• Passage to read:
Korean Patent Registration NO. 0821427 discloses a method for using in the lids of a food container and a Kimchi-refrigerator container by mixing a random polypropylene with an ethylene-alpha-olefin copolymer and a low density polyethylene. However, due to ethylene-alpha-olefin included in a high amount, the method may cause problems that moldability (flowability) is poor and low molecular weight materials are migrated from the molded products to the food.
Korean Patent Registration No. 0901632 discloses a method for reducing migration of low molecular weight materials by mixing a linear low density polyethylene with alpha-olefin-elastomer, and improving closing and opening properties. However, the elusion amount does not satisfy the standard of European Commission Regulation (EU) No 10/2011, so that there are fields that are difficult to apply.
The present invention provides a resin composition for injection-molding in which an ethylene-based resin is melt-mixed, thus being excellent in ductile property, impact property and environmental stress crack resistance, and an overall migration may be low to be widely used as a food and drug container or a stopper.
The present invention provides a resin composition for injection-molding formed by melt-mixing 80-90 wt % of a linear low density polyethylene resin having a melt flow index of 15-30 dg/min (190° C., 2.16 kg) with 10-20 wt % of an ethylene-alpha-olefin copolymer resin having a melt flow index of 25-40 dg/min (190° C., 2.16 kg).
In addition, there is provided a resin composition for injection-molding, wherein the linear low density polyethylene resin is an ethylene homopolymer or a copolymer of ethylene with 1-butene or isopentene, and has a density of 0.915-0.930 g/cm3 and a polydispersity index (PDI) of 3 to 6.

Extracted records
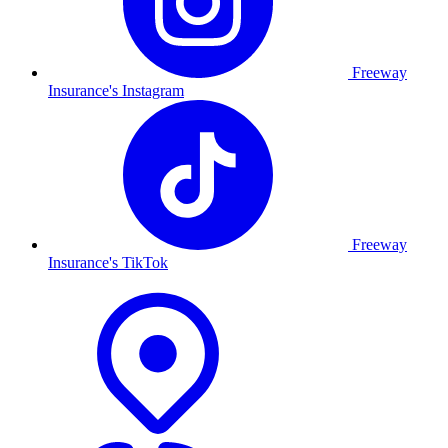
Freeway
Insurance's Instagram
Freeway
Insurance's TikTok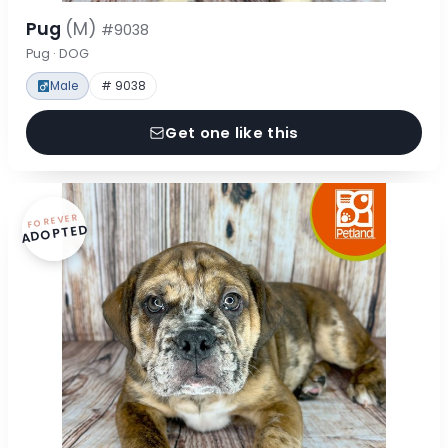
Pug
(M)
#9038
Pug · DOG
Male
# 9038
Get one like this
FOREVER
ADOPTED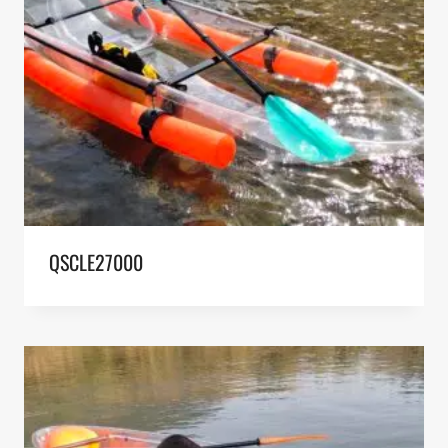
QSCLE27000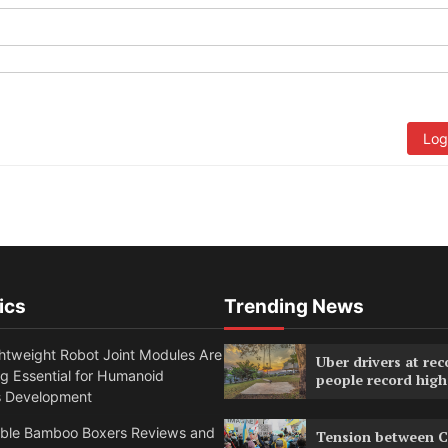
Log
ics
Trending News
htweight Robot Joint Modules Are
Uber drivers at rec
g Essential for Humanoid
people record high
s Development
able Bamboo Boxers Reviews and
Tension between C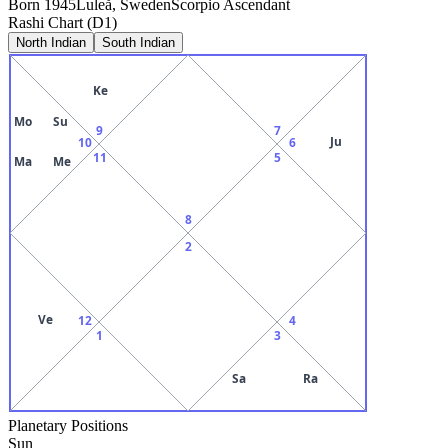
Born
1945
Luleå, Sweden
Scorpio
Ascendant
Rashi Chart (D1)
North Indian
South Indian
Ke
Mo
Su
9
7
Ju
10
6
11
5
Ma
Me
8
2
Ve
12
4
1
3
Sa
Ra
Planetary Positions
Sun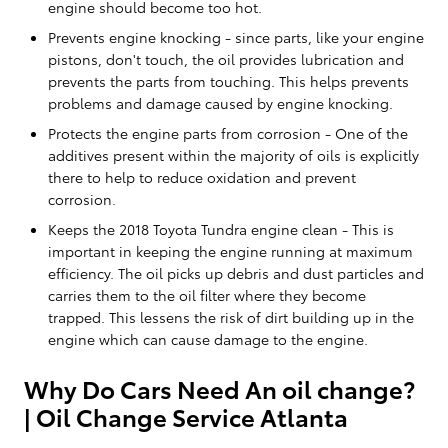
engine should become too hot.
Prevents engine knocking - since parts, like your engine
pistons, don't touch, the oil provides lubrication and
prevents the parts from touching. This helps prevents
problems and damage caused by engine knocking.
Protects the engine parts from corrosion - One of the
additives present within the majority of oils is explicitly
there to help to reduce oxidation and prevent
corrosion.
Keeps the 2018 Toyota Tundra engine clean - This is
important in keeping the engine running at maximum
efficiency. The oil picks up debris and dust particles and
carries them to the oil filter where they become
trapped. This lessens the risk of dirt building up in the
engine which can cause damage to the engine.
Why Do Cars Need An oil change?
| Oil Change Service Atlanta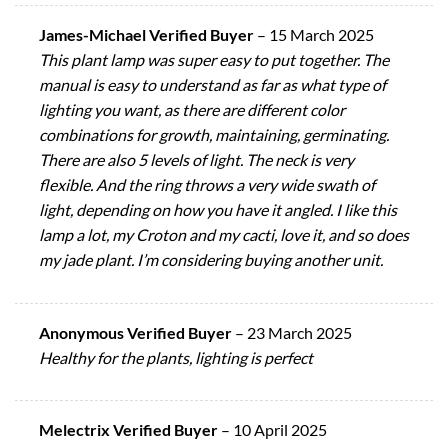
James-Michael Verified Buyer
–
15 March 2025
This plant lamp was super easy to put together. The
manual is easy to understand as far as what type of
lighting you want, as there are different color
combinations for growth, maintaining, germinating.
There are also 5 levels of light. The neck is very
flexible. And the ring throws a very wide swath of
light, depending on how you have it angled. I like this
lamp a lot, my Croton and my cacti, love it, and so does
my jade plant. I’m considering buying another unit.
Anonymous Verified Buyer
–
23 March 2025
Healthy for the plants, lighting is perfect
Melectrix Verified Buyer
–
10 April 2025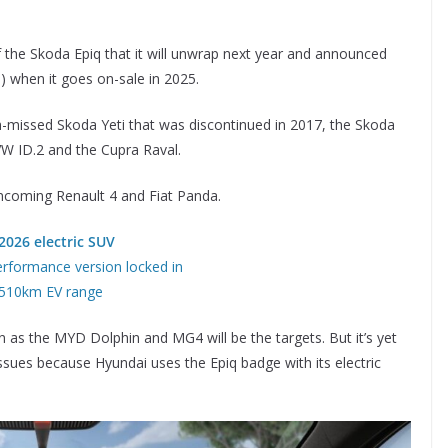
of the Skoda Epiq that it will unwrap next year and announced
0) when it goes on-sale in 2025.
h-missed Skoda Yeti that was discontinued in 2017, the Skoda
W ID.2 and the Cupra Raval.
e incoming Renault 4 and Fiat Panda.
2026 electric SUV
rformance version locked in
 510km EV range
hn as the MYD Dolphin and MG4 will be the targets. But it’s yet
ssues because Hyundai uses the Epiq badge with its electric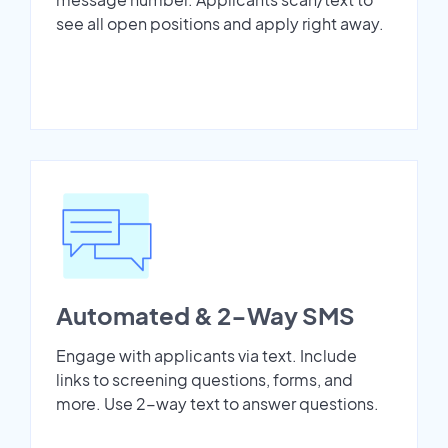
see all open positions and apply right away.
Automated & 2-Way SMS
Engage with applicants via text. Include
links to screening questions, forms, and
more. Use 2-way text to answer questions.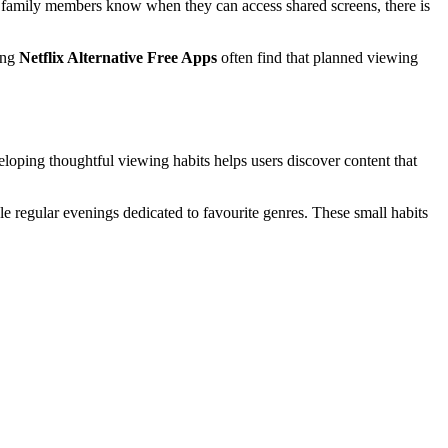
n family members know when they can access shared screens, there is
ing
Netflix Alternative Free Apps
often find that planned viewing
veloping thoughtful viewing habits helps users discover content that
e regular evenings dedicated to favourite genres. These small habits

• Complete the following:
1. Repeat word for word the part of the passage on the injection-molding resin composition starting at "Korean Patent Registration No. 0901632" and ending at "difficult to apply.".
2. Go on with the passage on the injection-molding resin composition, picking up after its last sentence.
These records were taken from a separate source.

• Solved tasks:
1.
Korean Patent Registration No. 0901632 discloses a method for reducing migration of low molecular weight materials by mixing a linear low density polyethylene with alpha-olefin-elastomer, and improving closing and opening properties. However, the elusion amount does not satisfy the standard of European Commission Regulation (EU) No 10/2011, so that there are fields that are difficult to apply.

2.
In addition, there is provided a resin composition for injection-molding, wherein the ethyl-alpha-olefin copolymer resin is composed of alpha-olefin having 3 to 8 carbon atoms, and has a density of 0.860-0.880 g/cm3.
In addition, there is provided a resin composition for injection-molding, wherein the alpha-olefin is 1-butne, 1-hexene, or 1-octene, and the ethylene is included in an amount of 70-90 mol %.
In addition, there is provided a resin composition for injection-molding, wherein the resin composition has a melt flow index of 20-30 dg/min (190° C., 2.16 kg) and a density of 0.914-0.920 g/cm3.
In addition, there is provided a resin composition for injection-molding, wherein the resin composition has a flexural modulus of 2,000-3,000 MPa and a shore D hardness of 30 to 40.
In addition, there is provided a resin composition for injection-molding, wherein the resin composition has an overall migration of less than 10 mg/dm2.
In addition, there is provided a closed container stopper manufactured by injection-molding the resin composition.
A resin composition according to the present invention has high flowability which is highly advantageous for injection-molding, and has an excellent ductile property which is excellent in deformation caused by low temperature storage and in resistance to external impact.
In addition, by applying a melt-kneading method, product uniformity is high and the environmental stress crack resistance is very high, and thus the resin composition may be used for a long time in a severe environment. Also, a low molecular weight material migration level, which exhibits high in a high temperature or in a specific chemical environment, is low even in actual injection-molding products.
Hereinafter, the preferred embodiments of the present invention are described in detail. In describing the present invention, a detailed explanation will not be provided herein when it is determined that a concrete explanation on the related known technology can make the gist of the present invention unclear. Throughout the specification, when an element is referred to as “including”, it means that it may include other elements as well, without excluding other elements, unless specifically stated otherwise.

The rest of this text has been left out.